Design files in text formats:
========================
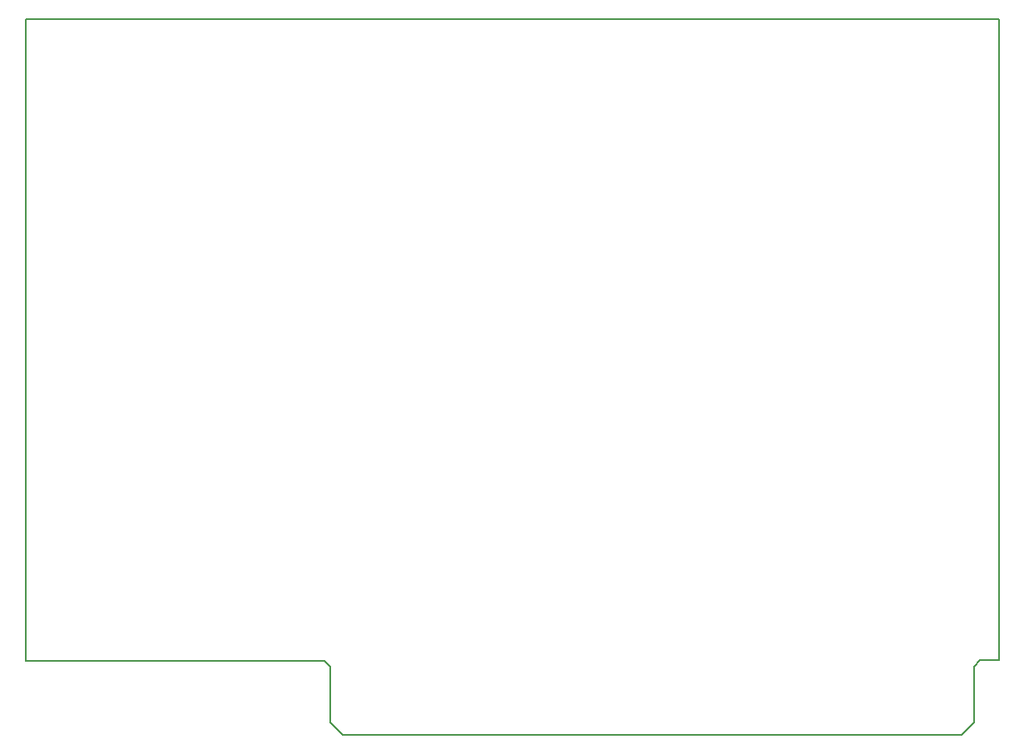
<source format=gm1>
%FSLAX25Y25*%
%MOIN*%
G70*
G01*
G75*
G04 Layer_Color=16711935*
%ADD10R,0.04331X0.05512*%
%ADD11R,0.04331X0.06693*%
%ADD12O,0.05000X0.30000*%
%ADD13C,0.02000*%
%ADD14C,0.00800*%
%ADD15C,0.00900*%
%ADD16C,0.04921*%
%ADD17R,0.04921X0.04921*%
%ADD18R,0.05906X0.05906*%
%ADD19C,0.05906*%
%ADD20C,0.05906*%
%ADD21C,0.05512*%
%ADD22R,0.05906X0.05906*%
%ADD23R,0.05906X0.05906*%
%ADD24C,0.05000*%
%ADD25O,0.03937X0.07874*%
%ADD26C,0.03000*%
%ADD27R,0.05512X0.04331*%
%ADD28C,0.01000*%
%ADD29C,0.00787*%
%ADD30C,0.00984*%
%ADD31C,0.02362*%
%ADD32C,0.00591*%
%ADD33R,0.31000X0.13000*%
%ADD34R,2.55000X0.29000*%
%ADD35R,2.59000X0.02000*%
%ADD36R,0.05131X0.06312*%
%ADD37R,0.05131X0.07493*%
%ADD38O,0.05800X0.30800*%
%ADD39C,0.05721*%
%ADD40R,0.05721X0.05721*%
%ADD41R,0.06706X0.06706*%
%ADD42C,0.06706*%
%ADD43C,0.06706*%
%ADD44C,0.06312*%
%ADD45R,0.06706X0.06706*%
%ADD46R,0.06706X0.06706*%
%ADD47C,0.05800*%
%ADD48O,0.04737X0.08674*%
%ADD49C,0.03800*%
%ADD50R,2.49000X0.27000*%
%ADD51R,0.06312X0.05131*%
D14*
X127000Y300D02*
X375100D01*
X382600Y30300D02*
X390100D01*
X0Y287400D02*
X390100D01*
X122100Y5300D02*
Y27600D01*
X380100Y5300D02*
Y27800D01*
X390100Y30300D02*
Y287400D01*
X0Y30000D02*
Y287200D01*
X375100Y300D02*
X380100Y5300D01*
Y27800D02*
X382600Y30300D01*
X122100Y5300D02*
X127100Y300D01*
X100Y30000D02*
X119700D01*
X122100Y27600D01*
M02*

</source>
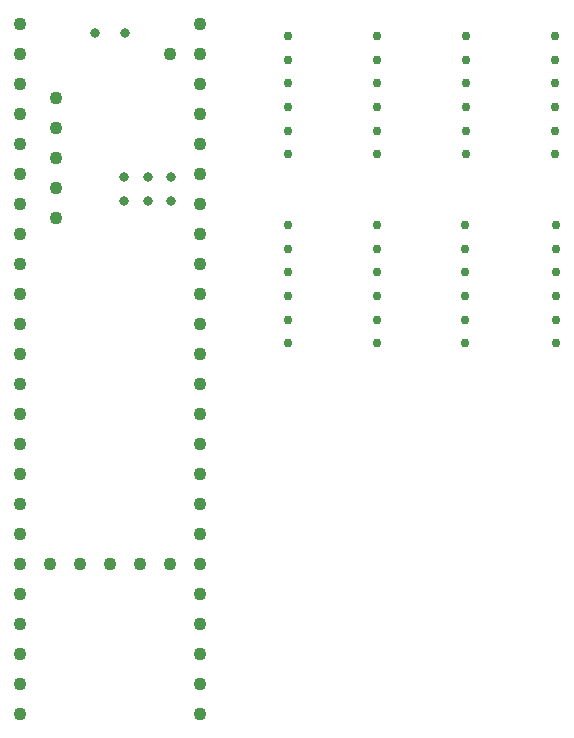
<source format=gbr>
%TF.GenerationSoftware,KiCad,Pcbnew,9.0.4*%
%TF.CreationDate,2025-09-16T15:40:17-04:00*%
%TF.ProjectId,mic,6d69632e-6b69-4636-9164-5f7063625858,rev?*%
%TF.SameCoordinates,Original*%
%TF.FileFunction,Plated,1,4,PTH,Drill*%
%TF.FilePolarity,Positive*%
%FSLAX46Y46*%
G04 Gerber Fmt 4.6, Leading zero omitted, Abs format (unit mm)*
G04 Created by KiCad (PCBNEW 9.0.4) date 2025-09-16 15:40:17*
%MOMM*%
%LPD*%
G01*
G04 APERTURE LIST*
%TA.AperFunction,ComponentDrill*%
%ADD10C,0.750000*%
%TD*%
%TA.AperFunction,ComponentDrill*%
%ADD11C,0.800000*%
%TD*%
%TA.AperFunction,ComponentDrill*%
%ADD12C,1.100000*%
%TD*%
G04 APERTURE END LIST*
D10*
%TO.C,1R*%
X206000000Y-35000000D03*
X206000000Y-37000000D03*
X206000000Y-39000000D03*
X206000000Y-41000000D03*
X206000000Y-43000000D03*
X206000000Y-45000000D03*
%TO.C,1L*%
X206000000Y-51000000D03*
X206000000Y-53000000D03*
X206000000Y-55000000D03*
X206000000Y-57000000D03*
X206000000Y-59000000D03*
X206000000Y-61000000D03*
%TO.C,2R*%
X213500000Y-35000000D03*
X213500000Y-37000000D03*
X213500000Y-39000000D03*
X213500000Y-41000000D03*
X213500000Y-43000000D03*
X213500000Y-45000000D03*
%TO.C,2L*%
X213500000Y-51000000D03*
X213500000Y-53000000D03*
X213500000Y-55000000D03*
X213500000Y-57000000D03*
X213500000Y-59000000D03*
X213500000Y-61000000D03*
%TO.C,3L*%
X221000000Y-51000000D03*
X221000000Y-53000000D03*
X221000000Y-55000000D03*
X221000000Y-57000000D03*
X221000000Y-59000000D03*
X221000000Y-61000000D03*
%TO.C,3R*%
X221050000Y-35000000D03*
X221050000Y-37000000D03*
X221050000Y-39000000D03*
X221050000Y-41000000D03*
X221050000Y-43000000D03*
X221050000Y-45000000D03*
%TO.C,4R*%
X228600000Y-35000000D03*
X228600000Y-37000000D03*
X228600000Y-39000000D03*
X228600000Y-41000000D03*
X228600000Y-43000000D03*
X228600000Y-45000000D03*
%TO.C,4L*%
X228650000Y-51000000D03*
X228650000Y-53000000D03*
X228650000Y-55000000D03*
X228650000Y-57000000D03*
X228650000Y-59000000D03*
X228650000Y-61000000D03*
D11*
%TO.C,Teensy 4.1*%
X189650000Y-34690000D03*
X192101600Y-46930000D03*
X192101600Y-48930000D03*
X192190000Y-34690000D03*
X194101600Y-46930000D03*
X194101600Y-48930000D03*
X196101600Y-46930000D03*
X196101600Y-48930000D03*
D12*
X183300000Y-33960000D03*
X183300000Y-36500000D03*
X183300000Y-39040000D03*
X183300000Y-41580000D03*
X183300000Y-44120000D03*
X183300000Y-46660000D03*
X183300000Y-49200000D03*
X183300000Y-51740000D03*
X183300000Y-54280000D03*
X183300000Y-56820000D03*
X183300000Y-59360000D03*
X183300000Y-61900000D03*
X183300000Y-64440000D03*
X183300000Y-66980000D03*
X183300000Y-69520000D03*
X183300000Y-72060000D03*
X183300000Y-74600000D03*
X183300000Y-77140000D03*
X183300000Y-79680000D03*
X183300000Y-82220000D03*
X183300000Y-84760000D03*
X183300000Y-87300000D03*
X183300000Y-89840000D03*
X183300000Y-92380000D03*
X185840000Y-79680000D03*
X186350800Y-40259200D03*
X186350800Y-42799200D03*
X186350800Y-45339200D03*
X186350800Y-47879200D03*
X186350800Y-50419200D03*
X188380000Y-79680000D03*
X190920000Y-79680000D03*
X193460000Y-79680000D03*
X196000000Y-36500000D03*
X196000000Y-79680000D03*
X198540000Y-33960000D03*
X198540000Y-36500000D03*
X198540000Y-39040000D03*
X198540000Y-41580000D03*
X198540000Y-44120000D03*
X198540000Y-46660000D03*
X198540000Y-49200000D03*
X198540000Y-51740000D03*
X198540000Y-54280000D03*
X198540000Y-56820000D03*
X198540000Y-59360000D03*
X198540000Y-61900000D03*
X198540000Y-64440000D03*
X198540000Y-66980000D03*
X198540000Y-69520000D03*
X198540000Y-72060000D03*
X198540000Y-74600000D03*
X198540000Y-77140000D03*
X198540000Y-79680000D03*
X198540000Y-82220000D03*
X198540000Y-84760000D03*
X198540000Y-87300000D03*
X198540000Y-89840000D03*
X198540000Y-92380000D03*
M02*

</source>
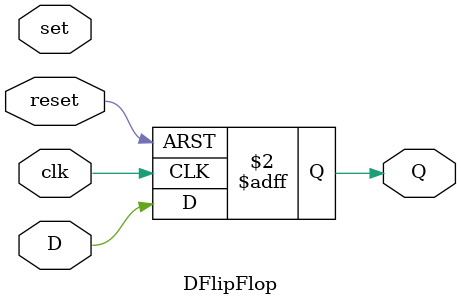
<source format=v>
module DFlipFlop (input D, clk, reset, set, output reg Q);

	always @(posedge clk or posedge reset)
begin
	
	if (reset) begin
		Q<=1'b0;
	end 
		
	else begin
		Q<=D;
	end 	
		
end
endmodule
</source>
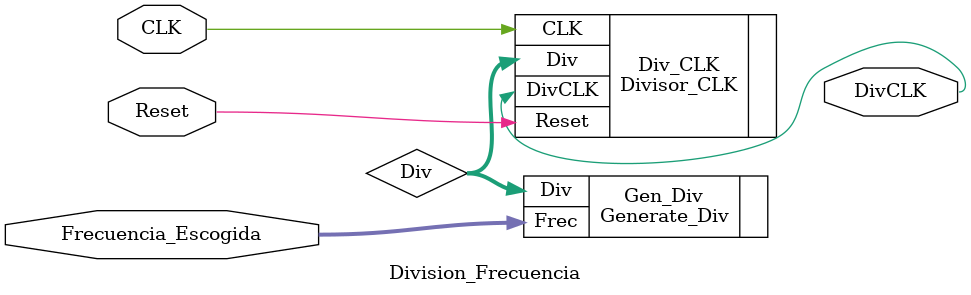
<source format=v>
`timescale 1ns / 1ps
module Division_Frecuencia(
    input [2:0] Frecuencia_Escogida,
    input CLK,
    input Reset,
    output DivCLK
    );

//Genera el codigo en binario para la division de frecuencia (Div) para el divisor.
wire [6:0] Div;

Generate_Div Gen_Div (
    .Frec(Frecuencia_Escogida), 
    .Div(Div)
    );

Divisor_CLK Div_CLK (
    .CLK(CLK), 
    .Reset(Reset), 
    .Div(Div), 
    .DivCLK(DivCLK)
    );


endmodule

</source>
========================
Brief:
Your answer should consist of each line above in which "KiCad" appears.

Answer below:
%TF.GenerationSoftware,KiCad,Pcbnew,9.0.4*%
G04 Created by KiCad (PCBNEW 9.0.4) date 2025-09-16 15:40:17*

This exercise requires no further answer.